Yesterday I went to collect my oak order form DW's. I have to say I am delighted with the production and the finish. I decided to get them to finish the wood as they have the setup and its one less job for me. I'm glad I did, it looks great.
On paper the quantity didn't seem that much, I certainly didn't visualise just how much there would be. So now I have oak trim everywhere.
Guess what I'm going to busy doing over Christmas. This is now the beginning of the end of the fit out.
I have finished putting up the lounge and kitchen ceiling and additional lights over the hob. It was touch and go as weather or not I would have enough material. I did a calculation before I ordered. Due to the cost of it I didn't want any over. Looks like I failed ;-)
It was this and the end trimmings
This is the finished ceiling. It has a light oak grain imprinted in the paneling and its a cellular construction. Its made for outside cladding so is fairly tough compared to the products you can get in B&Q etc. It cuts well with a sharp saw but will splinter with a blunt one. All my engineered products are cut using a Triple Tip TCT saw blade.
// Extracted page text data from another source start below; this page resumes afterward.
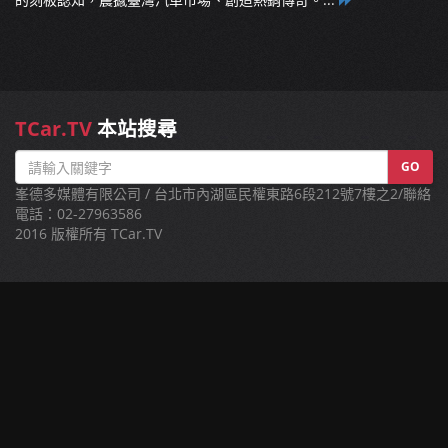
TCar.TV
本站搜尋
GO
峯德多媒體有限公司 / 台北市內湖區民權東路6段212號7樓之2/聯絡
電話：02-27963586
2016 版權所有 TCar.TV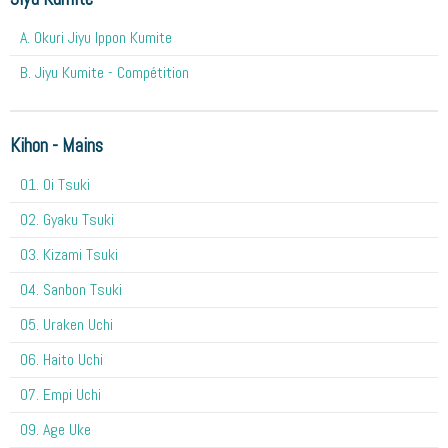
A. Okuri Jiyu Ippon Kumite
B. Jiyu Kumite - Compétition
Kihon - Mains
O1. Oi Tsuki
02. Gyaku Tsuki
03. Kizami Tsuki
04. Sanbon Tsuki
05. Uraken Uchi
06. Haito Uchi
07. Empi Uchi
09. Age Uke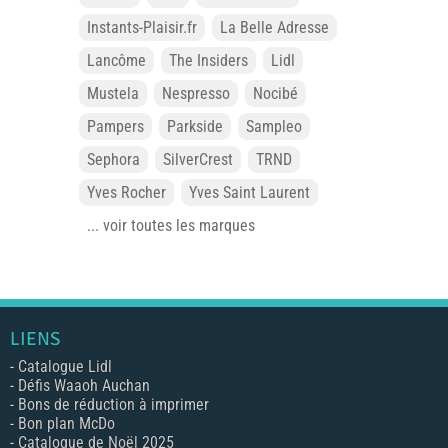
Instants-Plaisir.fr
La Belle Adresse
Lancôme
The Insiders
Lidl
Mustela
Nespresso
Nocibé
Pampers
Parkside
Sampleo
Sephora
SilverCrest
TRND
Yves Rocher
Yves Saint Laurent
... voir toutes les marques
LIENS
-
Catalogue Lidl
-
Défis Waaoh Auchan
-
Bons de réduction à imprimer
-
Bon plan McDo
-
Catalogue de Noël 2025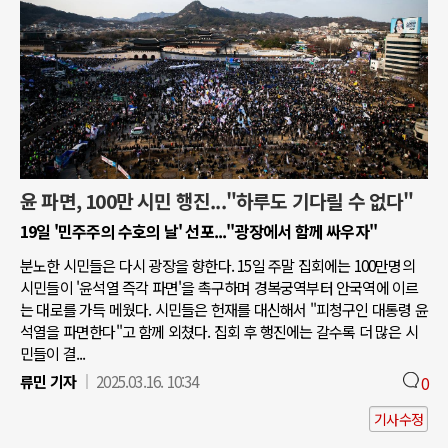
윤 파면, 100만 시민 행진..."하루도 기다릴 수 없다"
19일 '민주주의 수호의 날' 선포..."광장에서 함께 싸우자"
분노한 시민들은 다시 광장을 향한다. 15일 주말 집회에는 100만명의
시민들이 '윤석열 즉각 파면'을 촉구하며 경복궁역부터 안국역에 이르
는 대로를 가득 메웠다. 시민들은 헌재를 대신해서 "피청구인 대통령 윤
석열을 파면한다"고 함께 외쳤다. 집회 후 행진에는 갈수록 더 많은 시
민들이 결...
류민 기자
2025.03.16. 10:34
0
기사수정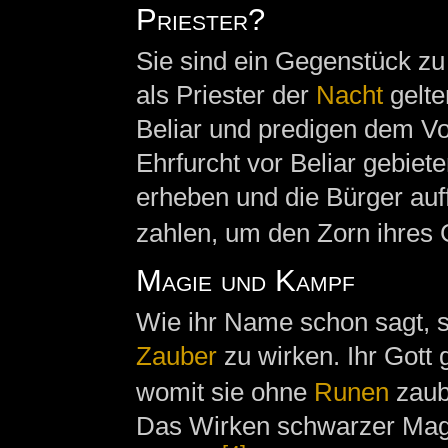
Priester?
Sie sind ein Gegenstück z
als Priester der
Nacht
gelte
Beliar und predigen dem Vo
Ehrfurcht vor Beliar gebiet
erheben und die Bürger auf
zahlen, um den Zorn ihres 
Magie und Kampf
Wie ihr Name schon sagt, s
Zauber
zu wirken. Ihr Gott 
womit sie ohne
Runen
zaub
Das Wirken schwarzer Magi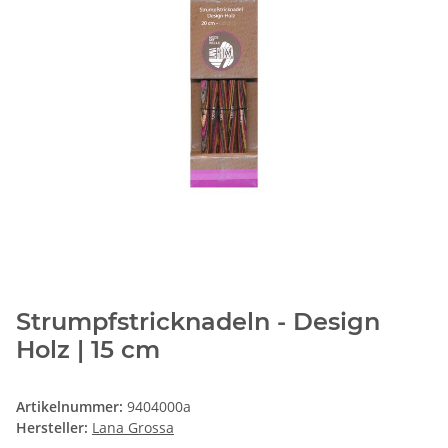
Strumpfstricknadeln - Design
Holz | 15 cm
Artikelnummer:
9404000a
Hersteller:
Lana Grossa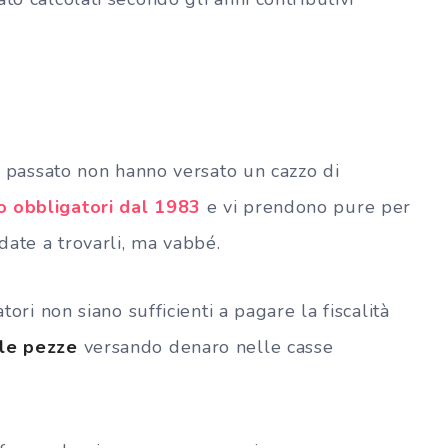
n passato non hanno versato un cazzo di
o obbligatori dal 1983
e vi prendono pure per
date a trovarli, ma vabbé.
tori non siano sufficienti a pagare la fiscalità
 le pezze
versando denaro nelle casse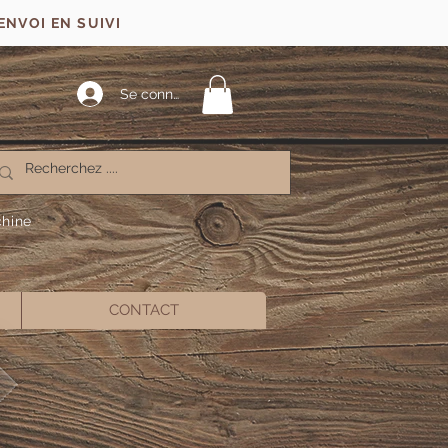
ENVOI EN SUIVI
Se connecter
chine
CONTACT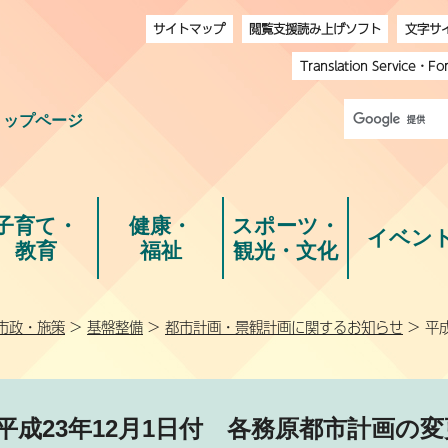
サイトマップ
閲覧支援読み上げソフト
文字サ
Translation Service
・
Fo
トップページ
子育て・
健康・
スポーツ・
イベン
教育
福祉
観光・文化
市政・施策
>
基盤整備
>
都市計画・景観計画に関するお知らせ
> 平
平成23年12月1日付 各務原都市計画の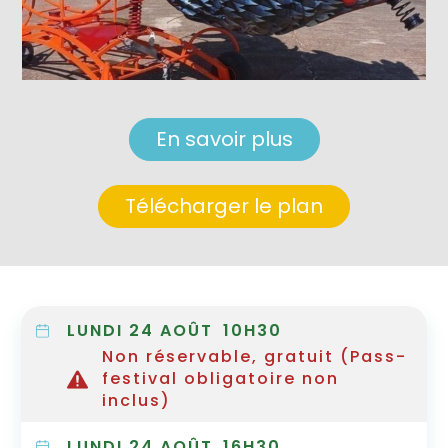
En savoir plus
Télécharger le plan
LUNDI 24 AOÛT
10H30
Non réservable, gratuit (Pass-
festival obligatoire non
inclus)
LUNDI 24 AOÛT
16H30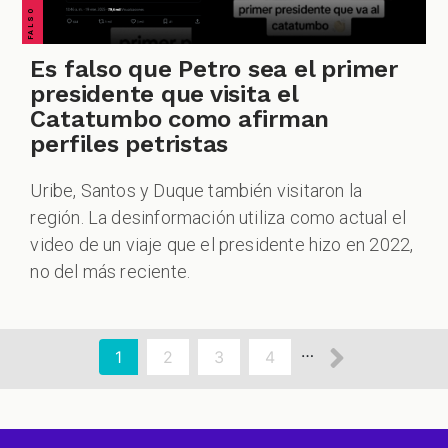
Es falso que Petro sea el primer
presidente que visita el
Catatumbo como afirman
perfiles petristas
Uribe, Santos y Duque también visitaron la
región. La desinformación utiliza como actual el
video de un viaje que el presidente hizo en 2022,
no del más reciente.
aginación
Siguien
…
Página
1
Page
2
Page
3
Page
4
actual
página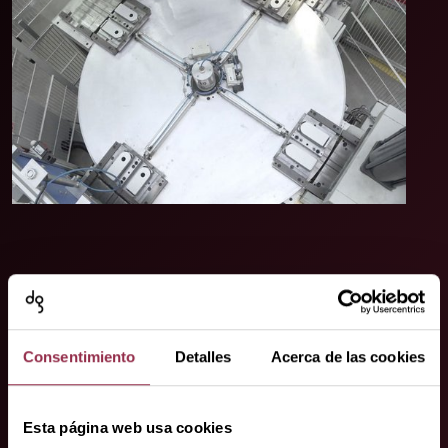
Consentimiento
Detalles
Acerca de las cookies
Su contacto.
Esta página web usa cookies
¡Estamos donde nos necesite!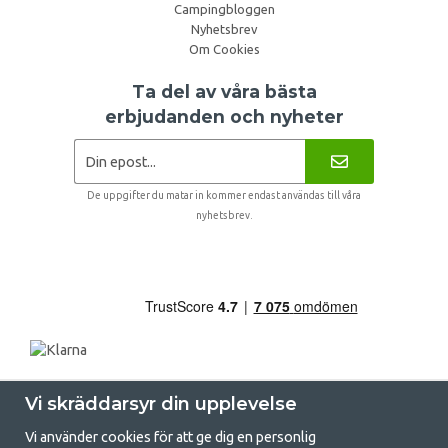
Campingbloggen
Nyhetsbrev
Om Cookies
Ta del av våra bästa
erbjudanden och nyheter
De uppgifter du matar in kommer endast användas till våra
nyhetsbrev.
Vi skräddarsyr din upplevelse
Vi använder cookies för att ge dig en personlig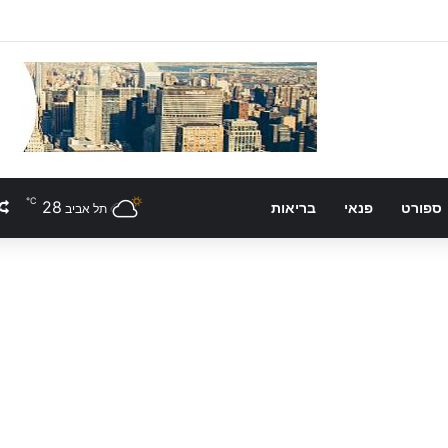
℃
28
ספורט
פנאי
בריאות
תל אביב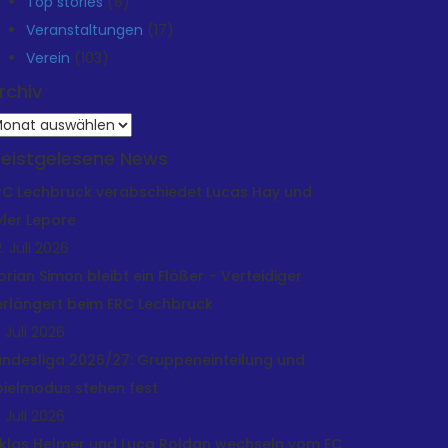
Top stories
(8)
Veranstaltungen
(17)
Verein
(103)
rchiv
rchiv
eistgelesene News
RC Lechbruck verabschiedet Lucas Hay und
yler Lepore
. Juli 2026
lorian Simon bleibt ein Flößer – Verteidiger
erlängert beim ERC Lechbruck
. Juli 2026
andesliga 2026/27: Gruppeneinteilung und
pielmodus stehen fest
. Juli 2026
iklas Helmer und Luca Roldan wechseln vom EC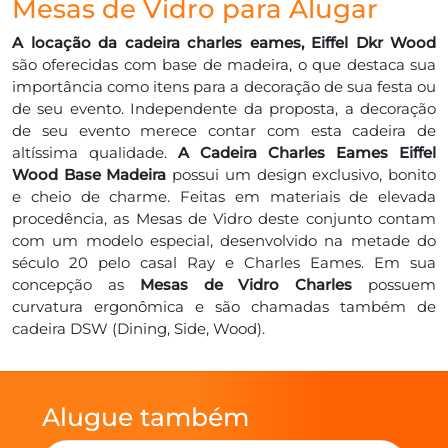
Mesas de Vidro para Alugar
A locação da cadeira charles eames, Eiffel Dkr Wood
são oferecidas com base de madeira, o que destaca sua
importância como itens para a decoração de sua festa ou
de seu evento. Independente da proposta, a decoração
de seu evento merece contar com esta cadeira de
altíssima qualidade.
A Cadeira Charles Eames Eiffel
Wood Base Madeira
possui um design exclusivo, bonito
e cheio de charme. Feitas em materiais de elevada
procedência, as Mesas de Vidro deste conjunto contam
com um modelo especial, desenvolvido na metade do
século 20 pelo casal Ray e Charles Eames. Em sua
concepção as
Mesas de Vidro Charles
possuem
curvatura ergonômica e são chamadas também de
cadeira DSW (Dining, Side, Wood).
Alugue também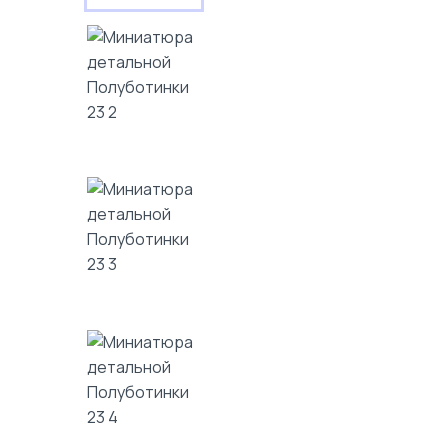
КАТАЛОГ
БЛОГ
О КОМПАНИИ
ПОИСК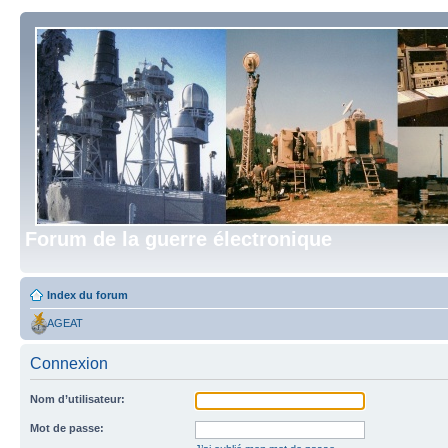
Forum de la guerre électronique
Index du forum
AGEAT
Connexion
Nom d’utilisateur:
Mot de passe: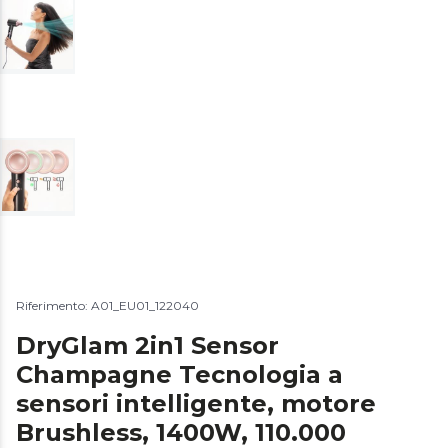
Riferimento: A01_EU01_122040
DryGlam 2in1 Sensor
Champagne Tecnologia a
sensori intelligente, motore
Brushless, 1400W, 110.000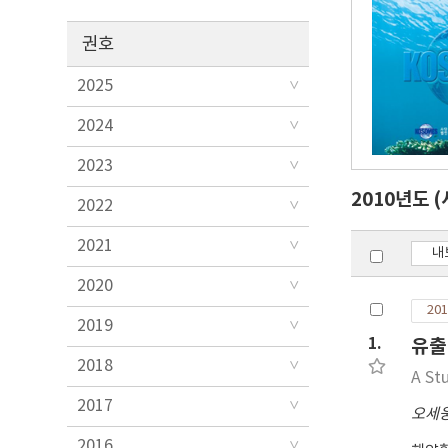
권호
2025
2024
2023
2010년도
2022
2021
내
2020
201
2019
1.
유출
2018
A St
2017
오세
2016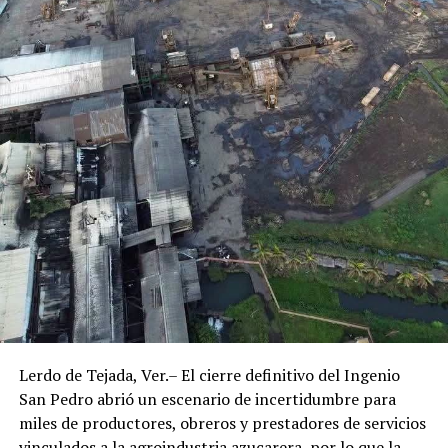
Lerdo de Tejada, Ver.– El cierre definitivo del Ingenio
San Pedro abrió un escenario de incertidumbre para
miles de productores, obreros y prestadores de servicios
vinculados a la agroindustria azucarera, por lo que la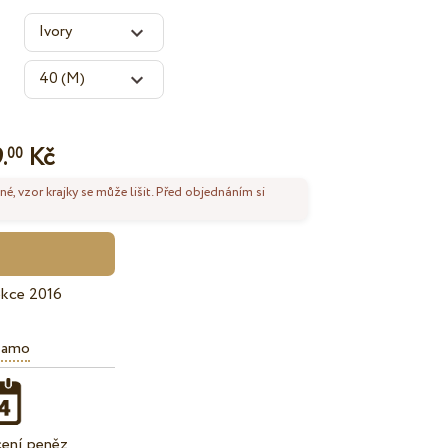
.
Kč
00
né, vzor krajky se může lišit. Před objednáním si
ekce 2016
iamo
cení peněz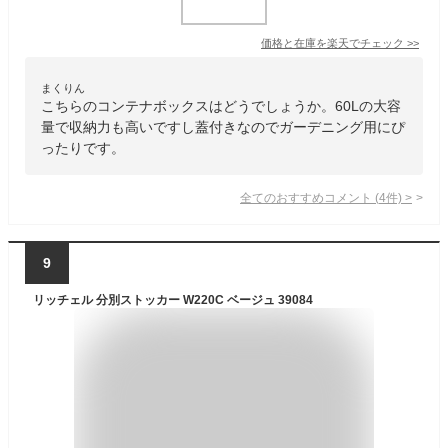
価格と在庫を
楽天
でチェック
>>
まくりん
こちらのコンテナボックスはどうでしょうか。60Lの大容
量で収納力も高いですし蓋付きなのでガーデニング用にぴ
ったりです。
全てのおすすめコメント
(
4
件)
>
9
リッチェル 分別ストッカー W220C ベージュ 39084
Nice and tidy up top, not so below!
Oh well that's just me, I've always been the same.
For the last couple of mornings the CH has failed to start on the programmer but would get going with a bit of fiddling with. Not exactly what's needed so today it failed to start at all so the control box has gone back for assessment.
Anyway the gas fire soon got it warm enough to work in.I needed the lounge warm to make the adhesive go off on the ceiling cladding. I can only put up 10 at a time as that's all the props I have so did one lot this morning and one at the end of the day.
So the rest of the day was working in the bed room. This was going fine until I put a screw through the central heating pipe. So that took care of most of the afternoon to put right. Which involved taking off a strip of wallpaper and cutting into the bedroom wall.
Oh well tomorrow's another day. I did manage to get the wardrobes in position and fixed to the wall though.
I bought this fire about 5 years ago with the intention of fitting it in our previous boat but never got round to it. I got it off e-bay brand new and delivered for a stupid winning bid of £50.
I then bought the canopy and an LPG conversion kit and that came to £120, so all in all a bargain.
I am glad I didn't fit it in the other boat now as it chucks out so much heat. It would have been way too much for the space.
I have made the flue from 3mm walled tube which catches and radiates loads more of the otherwise wasted flue heat.
So why a gas fire you may ask as I have oil CH. Well 3 reasons, as a secondary form of heat in case the CH fails for any reason, as a focal point and also gas because as a second source I'd rather carry a gas bottle than logs or coal and there's no ash to clear up and the heat is on and off on demand. OK I know firewood can be generally gathered for free, but I really can't see myself gathering and chopping and storing etc.
A local wood turner made me this oak flue trim which I am delighted with. He is going to make the trims for the mushroom vents when I know the size.
A lot of preparation has been going on in the bedroom. Next week I should finish the bed and furniture fitting. The bed base is made and the first wardrobe is in place.
This is the wallpaper that's going in the bedroom. It's the same pattern as the dark one in the lounge.
Here it is in detail. You can see the steps I had to take to match the pattern and hang it right.
All this was done on my dining table in good light and horizontal, I think trying to do it in the boat vertical would be near impossible. At least the dark one had some contrast but even then Debbie had to hold an LED light stick so I could move it into position.